By definition, deep crawl describes the ability of a search engine crawler to independently search subpages of a website for content and to index it. With some search engines, the indexing of content is limited to a certain directory depth of the website. The deep crawl ensures that subpages of a website are also rated and indexed as independent pages. A deep crawl can take several hours for large websites.
Goal of the deep crawl
According to sportingology, a deep crawl aims to track down deep links in order to penetrate deeper and deeper into the website structure. In this way, the crawler succeeds in searching through all subpages of a domain, evaluating them as independent pages and then indexing them. Subpages can rank independently thanks to their indexing and are displayed as independent components of a website when a search query is made.
How does a deep crawl work?
Basically, the deep crawl ensures that websites are deeply indexed. The crawler searches for deep links on various website levels that it can follow. Deep links refer to references that link deeper subpages with one another and do not refer to the home page of a website.
For example: The encyclopedia article example.com/lexikon/crawler/, which is a subpage of this website, refers to the subpage example.com/lexikon/algorithmus/. This reference represents such a “deep link” that Google follows. In the lexicon entry of “Algorithm” there are now further links that are examined by the crawler. In this way, Google shuffles from side to side and gets an overview of the website.
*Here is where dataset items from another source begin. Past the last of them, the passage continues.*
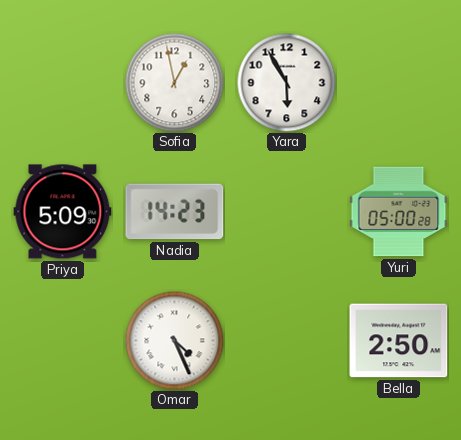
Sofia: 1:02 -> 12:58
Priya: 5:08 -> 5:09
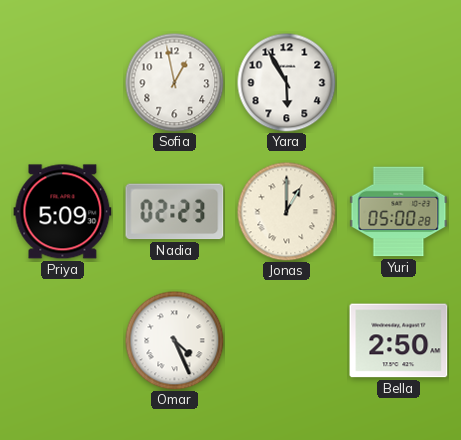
Nadia: 14:23 -> 02:23
Jonas: none -> 1:00
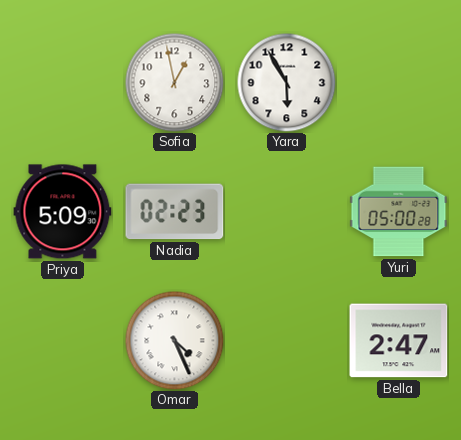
Jonas: 1:00 -> none
Bella: 2:50 -> 2:47
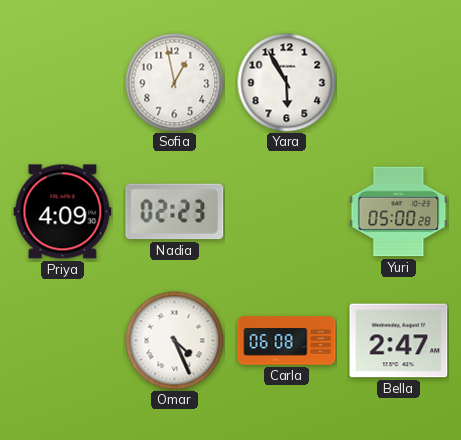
Priya: 5:09 -> 4:09
Carla: none -> 06:08
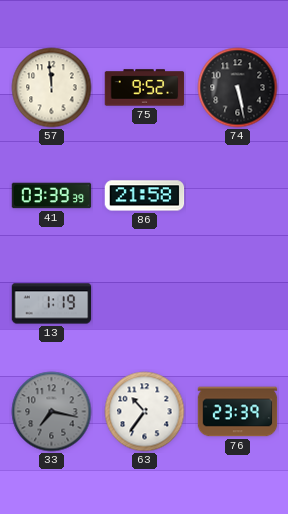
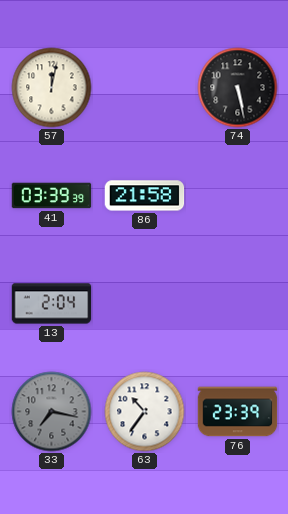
57: 11:59 -> 12:02
75: 9:52 -> none
13: 1:19 -> 2:04
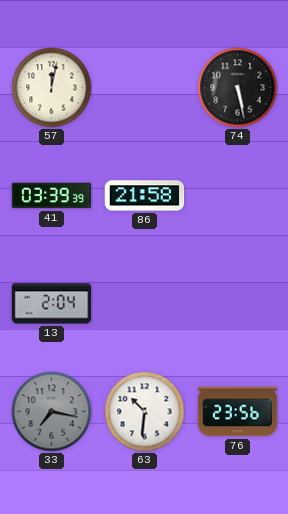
63: 10:36 -> 10:31
76: 23:39 -> 23:56
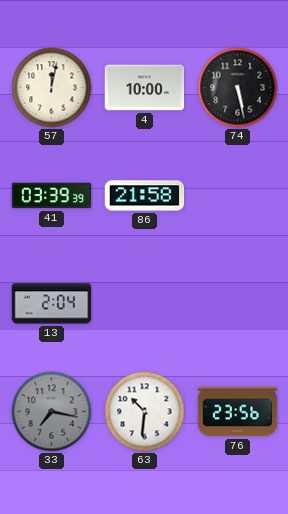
4: none -> 10:00
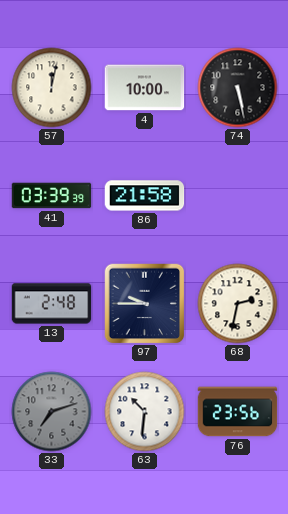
13: 2:04 -> 2:48
97: none -> 9:45
68: none -> 2:32
33: 7:17 -> 7:12
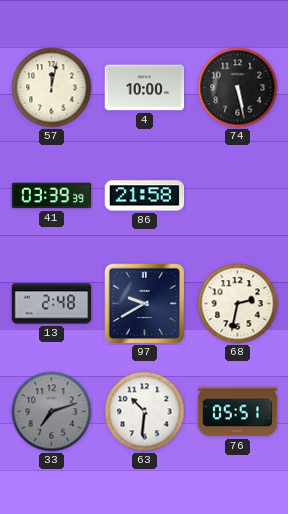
97: 9:45 -> 9:40
76: 23:56 -> 05:51
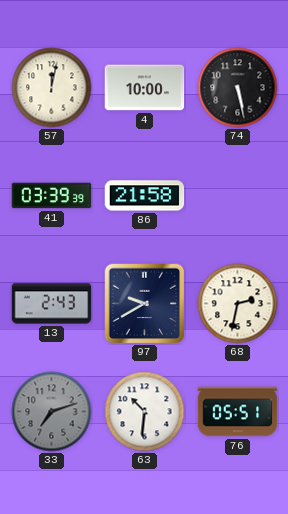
13: 2:48 -> 2:43
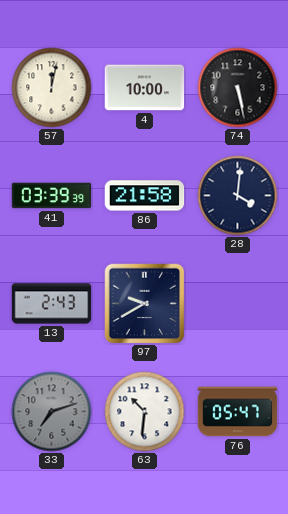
28: none -> 4:01
68: 2:32 -> none
76: 05:51 -> 05:47
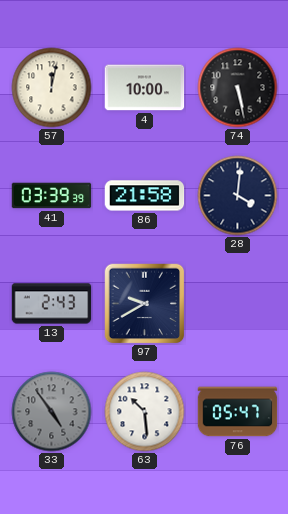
33: 7:12 -> 4:54
63: 10:31 -> 10:29
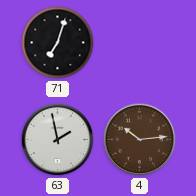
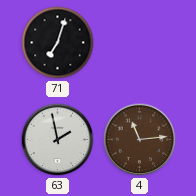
4: 10:14 -> 11:14
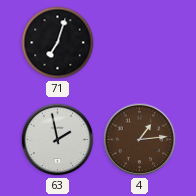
4: 11:14 -> 1:14
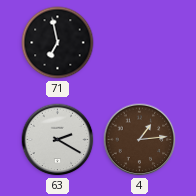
71: 7:03 -> 6:58
63: 1:58 -> 2:20
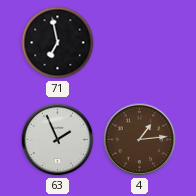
63: 2:20 -> 1:56
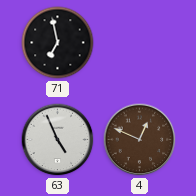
63: 1:56 -> 4:56
4: 1:14 -> 12:49
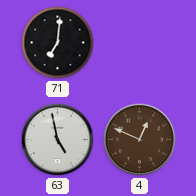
71: 6:58 -> 7:01
63: 4:56 -> 4:58
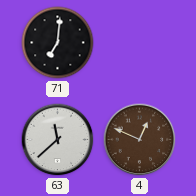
63: 4:58 -> 11:38
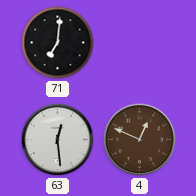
63: 11:38 -> 12:29
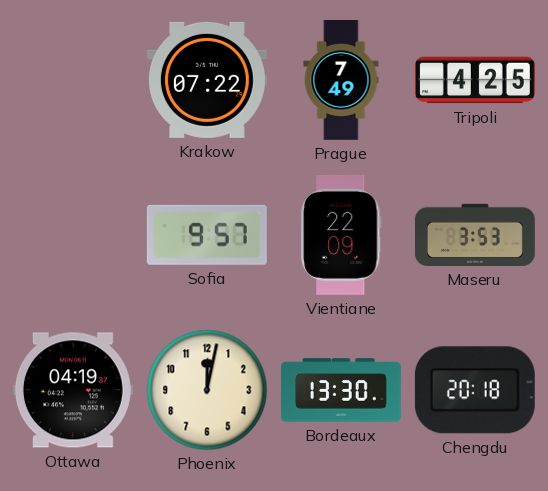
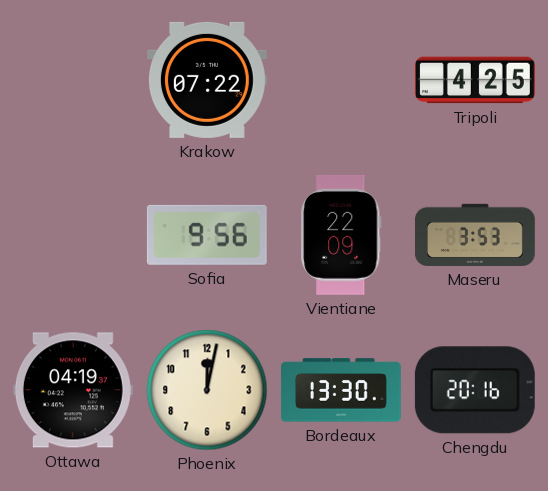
Prague: 7:49 -> none
Sofia: 9:57 -> 9:56
Chengdu: 20:18 -> 20:16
The indexing of the sub-pages takes place in the well-known way. The source code of the website is read out by Google and evaluated on the basis of the ranking factors. This is where the ranking criteria of the respective search engine take effect. The website is rated and ideally rewarded with a good ranking for relevant search queries.
Role of the crawl budget in the deep crawl
Thanks to the deep crawl, even deeper subpages of complex and extensive websites have the chance to achieve a good placement in the results lists of a search engine. Whether Google crawls a single subpage at all can depend on several factors. One of them is the crawl budget. This value indicates the maximum number of pages that Google searches on a domain. Websites that have a few thousand URLs usually have no problem with an insufficient crawl budget.
The situation is different with extensive websites. Usually Google only crawls a part of the subpages here. The site operator then has to fear that important traffic will be missed due to a lack of indexing of the subpages. Targeted measures can be used to counteract the problem and thus prevent Google from overlooking important content during a deep crawl. This includes, for example, the development of a flat page structure or the exclusion of unimportant subpages from crawling.
What is the difference between deep crawls and fresh crawls?
With the Fresh Crawl and Deep Crawl, Google implements two different update cycles. The Google Deep Crawl examines websites intensively and follows every link in order to capture the entire content of a website as possible. The crawling of large websites takes several hours and is often carried out in parts over several days. It can be assumed that the deep crawl does not scan new web pages immediately.
On the other hand, there is the fresh crawl, which permanently crawls websites. The goal of Google is to constantly search the Internet for new content and to add relevant, current content to its own index as quickly as possible. In order to scour as many websites as possible in a short time, these are only superficially recorded and checked for changes. How often a web presence is visited by the web crawler depends on factors such as the strength of the brand or its update rate.
New indexing structure through Google Caffeine
In order to keep the index even more up-to-date, Google activated a revised database and index structure in 2010. Instead of dividing websites into levels – as was customary until then – Google has since used a network-like structure. But what are the advantages of this new infrastructure?
Since then, Google has been able to crawl and index websites and information much faster and, above all, more flexibly. With hundreds of gigabytes of data added every day, this update makes a lot of sense. In addition, it is only through the new Caffeine structure that content from social media and news platforms can be accessed in real time. Google users benefit from permanently updated lists of results.